Giving Fish a try vs. other speech apps (11Labs, HeyGen, etc.). Should the tags work on the demo version? Read your doc, but they do not seem to work when I generate a file. The cloning was quite good, even in the demo version, which has some limitations.
Fish Audio
Hi our beloved PH!
[excited] [slightly nervous]
Today we’re launching Fish Audio S2, our new text-to-speech model.
[long pause]
Hear Fish S2 Read This!
This is a big step beyond S1, redefining expressive voice AI. Write emotion cues anywhere in the text and hear the speech flow exactly how [emphasis] YOU direct it.
And, [inhale] we’re open-sourcing all of it.
GitHub: https://github.com/fishaudio/fish-speech/
HuggingFace: https://huggingface.co/fishaudio/s2-pro/
Shout out to SGLang for powering our stack.
There’s much more to S2.
Try it yourself now: https://fish.audio/s2/
As always, we want to give back to the community. For the launch, we’re offering free generation credits and an exclusive 50% OFF promo code: PH-FishS2
Go build weird things with it :)
We’d love to hear what you make.
Fish Audio
@hehe6z incredibly proud of this one, amazing job team!
Fish Audio
@rissa_cao teamwork 👾
How does Fish Audio maintain consistent emotional prosody and rhythmic nuance across long-form content, and what specific architectural improvements over So-VITS-SVC allow for such high-fidelity cloning from only 10 seconds of source audio?
Fish Audio
@mordrag great question Denis! S2 moves beyond systems like So-VITS-SVC and instead generates speech with a large speech-language model that operates on discrete audio tokens, which lets it maintain the traits over long passages. because S2 is heavily pretrained on large-scale speech data, the reference clip mainly anchors speaker identity and style, so it can clone voices extremely well from just 15 seconds of sample audio.
Trufflow
Really cool how fast it can be to clone my voice. Should I be giving it multiple recordings at different emotions so that it has a better register of what I sound like?
Fish Audio
@lienchueh You absolutely can! Just ten seconds of high quality audio recording of your voice with a good mic will take you most of the way there though. With the new open domain emotion tags you can direct emotions in the speech with precision.
Calling Clones
Can I use this in a raspberri pi voice assistant that I have at home?
What abour the voice cloning to use it in phone calls?
eleven labs is not that good.. ( or I dont know how to set it up)
Fish Audio
@javierfandos Hi Javi, this is a great point - yes you absolutely can! For example home-assistant has direct fish audio support, you can check out the deets here: https://www.home-assistant.io/integrations/fish_audio/. Voice cloning is also one of the flagship features our users love because of the extreme realism :)
Calling Clones
I'm lauching something soon! I need to find somenthing! Will take a look! dankeee
Fish Audio
@javierfandos that's awesome looking forward to your launch!!
Calling Clones
@hehe6z WOW! just cloned my voice. its actually better than eleven labs!

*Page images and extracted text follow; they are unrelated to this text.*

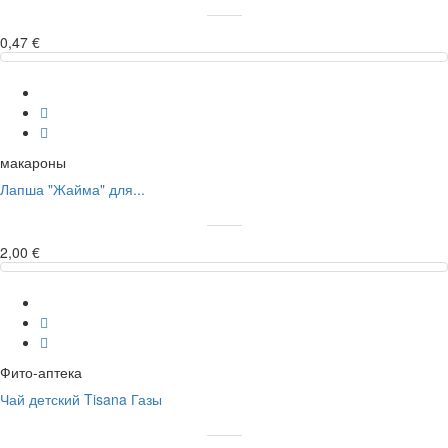
0,47 €
макароны
Лапша "Жайма" для...
2,00 €
Фито-аптека
Чай детский Tisana Газы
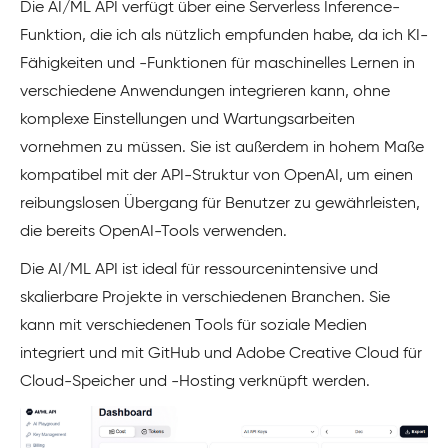
Die AI/ML API verfügt über eine Serverless Inference-
Funktion, die ich als nützlich empfunden habe, da ich KI-
Fähigkeiten und -Funktionen für maschinelles Lernen in
verschiedene Anwendungen integrieren kann, ohne
komplexe Einstellungen und Wartungsarbeiten
vornehmen zu müssen. Sie ist außerdem in hohem Maße
kompatibel mit der API-Struktur von OpenAI, um einen
reibungslosen Übergang für Benutzer zu gewährleisten,
die bereits OpenAI-Tools verwenden.
Die AI/ML API ist ideal für ressourcenintensive und
skalierbare Projekte in verschiedenen Branchen. Sie
kann mit verschiedenen Tools für soziale Medien
integriert und mit GitHub und Adobe Creative Cloud für
Cloud-Speicher und -Hosting verknüpft werden.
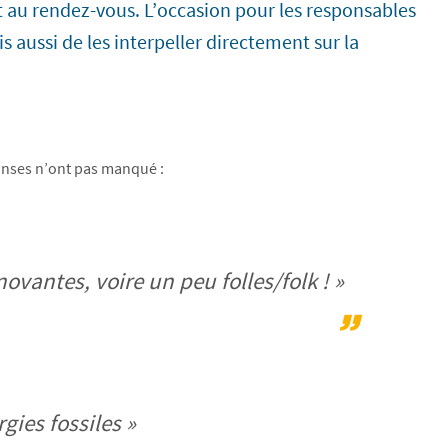
t au rendez-vous. L’occasion pour les responsables
 aussi de les interpeller directement sur la
onses n’ont pas manqué :
ovantes, voire un peu folles/folk ! »
gies fossiles »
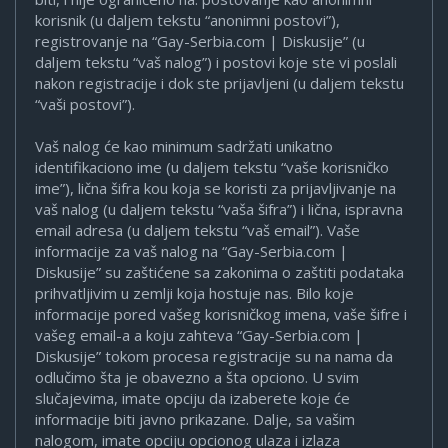
korisnik (u daljem tekstu “anonimni postovi”),
registrovanje na “Gay-Serbia.com | Diskusije” (u
daljem tekstu “vaš nalog”) i postovi koje ste vi poslali
nakon registracije i dok ste prijavljeni (u daljem tekstu
“vaši postovi”).
Vaš nalog će kao minimum sadržati unikatno
identifikaciono ime (u daljem tekstu “vaše korisničko
ime”), lična šifra kou koja se koristi za prijavljivanje na
vaš nalog (u daljem tekstu “vaša šifra”) i lična, ispravna
email adresa (u daljem tekstu “vaš email”). Vaše
informacije za vaš nalog na “Gay-Serbia.com |
Diskusije” su zaštićene sa zakonima o zaštiti podataka
prihvatljivim u zemlji koja hostuje nas. Bilo koje
informacije pored vašeg korisničkog imena, vaše šifre i
vašeg email-a a koju zahteva “Gay-Serbia.com |
Diskusije” tokom procesa registracije su na nama da
odlučimo šta je obavezno a šta opciono. U svim
slučajevima, imate opciju da izaberete koje će
informacije biti javno prikazane. Dalje, sa vašim
nalogom, imate opciju opcionog ulaza i izlaza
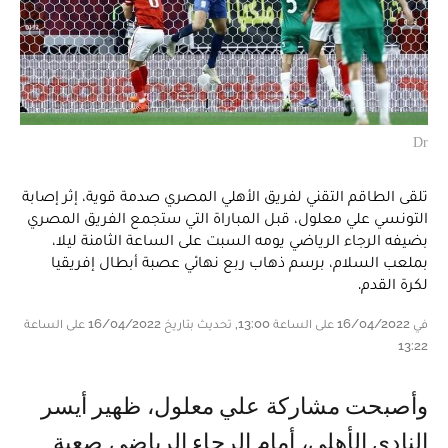
Dr
تلقى الطاقم التقني لفريق الأهلي المصري صدمة قوية، إثر إصابة
التونسي علي معلول، قبل المباراة التي ستجمع الفريق المصري
بضيفه الرجاء الرياضي يومه السبت على الساعة الثامنة ليلا،
بملعب السلام، برسم ذهاب ربع نهائي عصبة أبطال إفريقيا
لكرة القدم.
في 16/04/2022 على الساعة 13:00, تحديث بتاريخ 16/04/2022 على الساعة
13:22
وأصبحت مشاركة علي معلول، ظهير أيسر
النادي الأهلي، أمام الرجاء الرياضي صعبة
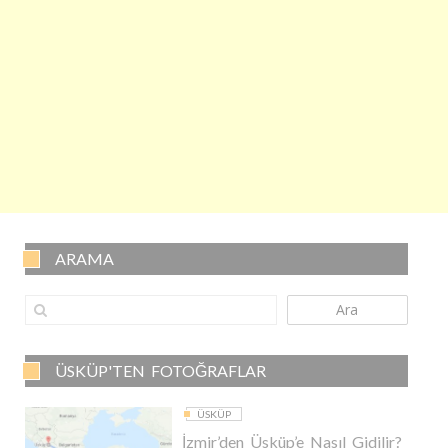
ARAMA
Ara
ÜSKÜP'TEN FOTOĞRAFLAR
ÜSKÜP
İzmir’den Üsküp’e Nasıl Gidilir?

What's the basis for the tonation or emphasis? Congrats on the launch, @hehe6z!
Fish Audio
@hehe6z @neilverma S2 is trained on over 10 million hours of audio with reinforcement learning and a dual-autoregressive architecture. Tones, emphasis, pauses, laughs, and other emotions can all be used in natural language emotion tags placed at any word or phrase positions within the text! Thank you for your support Neil!
Fish Audio
@neilverma thank you Neil!!
Excited to see the new version coming! Will it support any new languages?
Fish Audio
@vladimir_osipov Thank you Vladimir! Yeah the language support has expanded significantly compared to S1. S2 Pro supports 80+ languages.
Tier 1: Japanese (ja), English (en), Chinese (zh)
Tier 2: Korean (ko), Spanish (es), Portuguese (pt), Arabic (ar), Russian (ru), French (fr), German (de)
Other supported languages: sv, it, tr, no, nl, cy, eu, ca, da, gl, ta, hu, fi, pl, et, hi, la, ur, th, vi, jw, bn, yo, sl, cs, sw, nn, he, ms, uk, id, kk, bg, lv, my, tl, sk, ne, fa, af, el, bo, hr, ro, sn, mi, yi, am, be, km, is, az, sd, br, sq, ps, mn, ht, ml, sr, sa, te, ka, bs, pa, lt, kn, si, hy, mr, as, gu, fo, and more.
Klariqo AI Voice Assistants
Oh my this is mind blowing. Does it support streaming on self hosted?
Fish Audio
@ansh_deb Oh hey Ansh good to see you again!! Yes it surely does!
Klariqo AI Voice Assistants
@hehe6z That's amazing! Would love to give it a try soon!
Fish Audio
@ansh_deb let me know if we can support with anything!